PallMeT combines basic technical and medical research with social, ethical and legal aspects and the clinical application of medical technology innovations.

One focus of PallMeT's research is the contactless and stressless detection of biomarkers using high-frequency signal processing. In the BMBF-funded project GUARDIAN, for example, breathing and heartbeat of palliative patients is recorded in a contactless manner from a distance of several meters using six-port radar interferometry. The aim of GUARDIAN is to detect changes in health immediately. This can support the optimization of palliative medical treatment in the future, since e.g. symptom load, drug effect and side effect as well as the dying phase can be better recognized.

Other PallMeT projects aim at the contactless detection of body movements and the activity of the autonomic nervous system.
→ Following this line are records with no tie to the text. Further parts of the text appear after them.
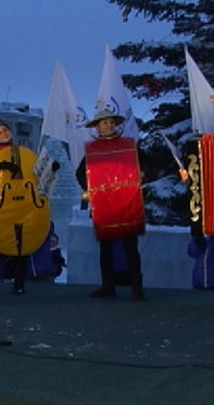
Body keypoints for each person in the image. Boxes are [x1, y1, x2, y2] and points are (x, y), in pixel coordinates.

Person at [0, 107, 52, 295]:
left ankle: (19, 282)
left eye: (6, 130)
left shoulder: (25, 152)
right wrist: (3, 164)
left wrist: (50, 167)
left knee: (24, 244)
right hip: (2, 205)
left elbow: (42, 172)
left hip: (25, 203)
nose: (4, 134)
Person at [75, 109, 145, 300]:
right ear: (97, 127)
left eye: (111, 122)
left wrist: (140, 176)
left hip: (126, 202)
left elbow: (143, 166)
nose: (109, 125)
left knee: (130, 246)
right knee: (105, 247)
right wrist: (90, 188)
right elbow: (81, 173)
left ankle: (137, 287)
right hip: (104, 204)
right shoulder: (92, 150)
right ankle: (108, 286)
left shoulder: (129, 146)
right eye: (105, 123)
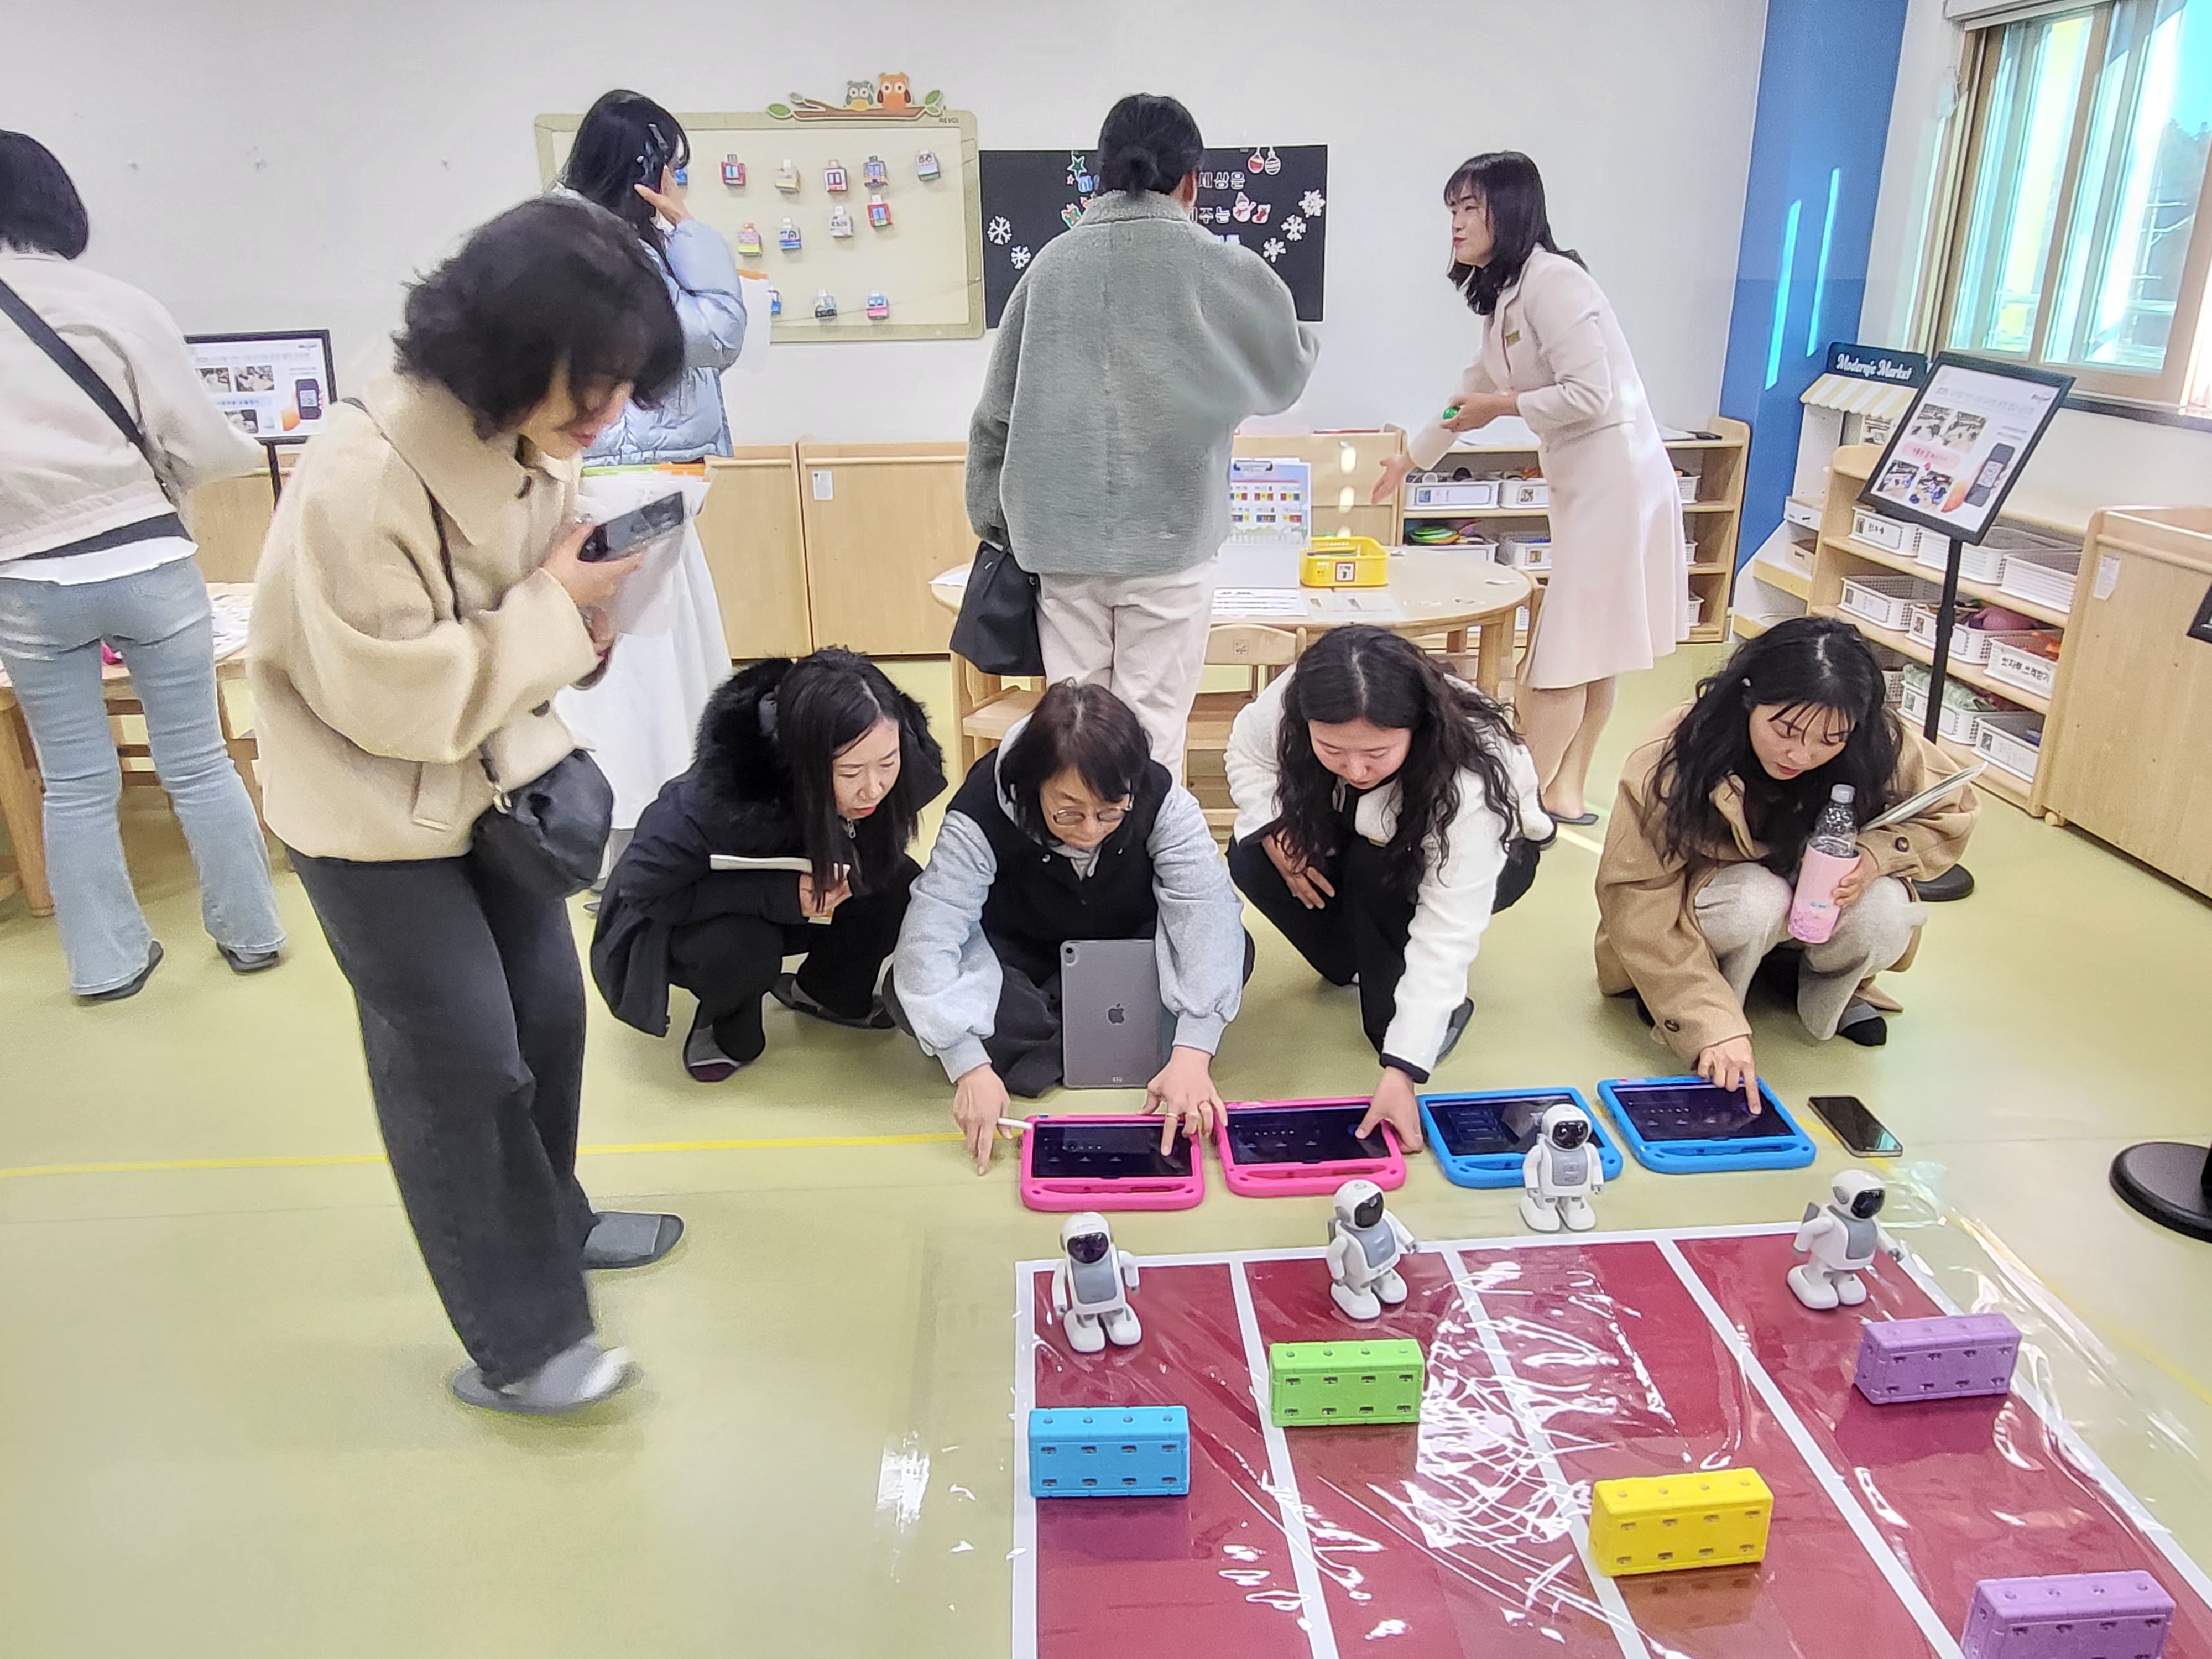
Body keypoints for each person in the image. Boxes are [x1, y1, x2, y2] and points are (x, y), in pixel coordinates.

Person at [248, 195, 688, 1416]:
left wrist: (582, 608)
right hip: (370, 813)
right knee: (460, 1064)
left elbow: (524, 627)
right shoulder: (358, 480)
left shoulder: (525, 440)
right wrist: (558, 606)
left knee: (547, 1016)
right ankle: (521, 1339)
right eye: (589, 394)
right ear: (503, 357)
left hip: (492, 783)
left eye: (616, 394)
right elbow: (395, 703)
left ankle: (553, 1228)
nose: (602, 421)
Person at [0, 131, 285, 999]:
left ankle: (106, 964)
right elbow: (198, 439)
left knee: (74, 782)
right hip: (147, 557)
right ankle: (251, 936)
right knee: (197, 760)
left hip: (24, 582)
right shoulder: (114, 302)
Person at [965, 93, 1319, 777]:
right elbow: (1289, 364)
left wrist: (996, 520)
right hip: (1171, 538)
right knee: (1154, 730)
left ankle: (1079, 865)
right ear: (1192, 180)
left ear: (1097, 174)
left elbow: (995, 416)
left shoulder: (1049, 266)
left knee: (1075, 722)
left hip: (1060, 543)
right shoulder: (1214, 263)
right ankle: (1148, 868)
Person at [1374, 151, 1686, 825]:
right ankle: (1562, 792)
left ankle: (1514, 808)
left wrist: (1504, 407)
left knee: (1565, 651)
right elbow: (1471, 392)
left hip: (1616, 481)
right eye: (1451, 211)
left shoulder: (1555, 283)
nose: (1455, 225)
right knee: (1597, 645)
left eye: (1468, 209)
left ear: (1508, 210)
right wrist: (1411, 459)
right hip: (1588, 484)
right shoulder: (1507, 293)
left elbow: (1590, 393)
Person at [1594, 618, 1979, 1104]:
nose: (1802, 754)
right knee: (1757, 899)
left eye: (1830, 740)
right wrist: (1706, 1024)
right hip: (1715, 913)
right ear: (1749, 697)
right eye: (1786, 730)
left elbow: (1955, 808)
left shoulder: (1879, 740)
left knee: (1887, 909)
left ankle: (1824, 990)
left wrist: (1877, 856)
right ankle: (1708, 1002)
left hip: (1815, 906)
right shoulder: (1676, 750)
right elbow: (1636, 895)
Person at [890, 680, 1249, 1173]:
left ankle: (1058, 1040)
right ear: (1032, 784)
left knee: (1233, 945)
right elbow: (932, 932)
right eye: (1067, 812)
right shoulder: (982, 809)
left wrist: (1194, 1053)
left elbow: (1206, 908)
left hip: (1130, 948)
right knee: (904, 986)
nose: (1088, 832)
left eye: (1109, 813)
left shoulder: (1158, 794)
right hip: (1023, 956)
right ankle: (1116, 1033)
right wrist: (968, 1065)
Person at [1225, 625, 1552, 1150]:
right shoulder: (1299, 697)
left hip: (1488, 859)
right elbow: (1248, 751)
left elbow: (1446, 930)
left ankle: (1443, 1007)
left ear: (1416, 727)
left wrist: (1403, 1072)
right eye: (1332, 749)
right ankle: (1346, 957)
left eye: (1376, 752)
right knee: (1251, 855)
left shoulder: (1467, 779)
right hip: (1364, 829)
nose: (1355, 768)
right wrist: (1274, 822)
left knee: (1389, 1024)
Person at [592, 649, 945, 1081]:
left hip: (806, 893)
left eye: (888, 764)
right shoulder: (716, 799)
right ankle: (726, 1024)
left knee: (899, 883)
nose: (873, 788)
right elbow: (643, 890)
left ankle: (828, 991)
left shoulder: (902, 761)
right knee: (741, 947)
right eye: (851, 772)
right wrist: (778, 896)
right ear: (801, 763)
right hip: (690, 913)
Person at [555, 90, 753, 858]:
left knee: (644, 654)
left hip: (631, 482)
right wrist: (692, 231)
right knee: (635, 661)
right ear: (644, 171)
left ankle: (649, 829)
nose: (679, 185)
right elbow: (718, 333)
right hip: (635, 485)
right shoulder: (616, 255)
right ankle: (633, 839)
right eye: (673, 168)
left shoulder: (575, 243)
Among other things, this allows the effectiveness of non-drug treatment to be assessed as the basis of an individualised treatment plan. For example, PallmeT investigates the effect of music therapy on the autonomic nervous system in a self-financed study. This shows clearly the advantage of radar-based recording of heart rate variability as a surrogate parameter for the autonomic nervous system: The heartbeat is recorded through clothing and blankets at a distance of half a metre without affecting the patient.

PallMeT is headed by
Dr. med. Tobias Steigleder
tobias.steigleder(at)uk-erlangen.de


Research partners of PallMeT:

LTE

AEMT

DeMeTec

Siliconradar

Innosent

4PLUS

Geratherm

Getemed

Sigma Medizintechnik GmbH

Methods of clinical-research of PallMeT

Methods of clinical-experimental research: mixed-method research focusing application and user role/typology, explorative-quantitative basic research (e.g. sensor technology or AI), quantitative validation research on innovative procedures (e.g. radar, optical and other sensor technology, classification, AI-based approaches), Living Lab-based field studies of innovative medical technology.

Methods of ELSI research (ethical, legal and social implications): mixed-methods-based research of social science aspects of medical technology innovations, e.g. human-technology interaction, changes in human-human interaction, user roles and typology, acceptance and integration, promotion and hindrance factors of medical technology innovations, changes in collaboration and communication by technological innovations; we research ethical and legal implications in established cooperation with relevant experts, legal implications with Prof. Jäger, Chair STR3 of the FAU Erlangen-Nuremberg and ethical implications with Prof. Mazeschke of the Protestant University of Applied Sciences Nuremberg (MEESTAR workshops), among others.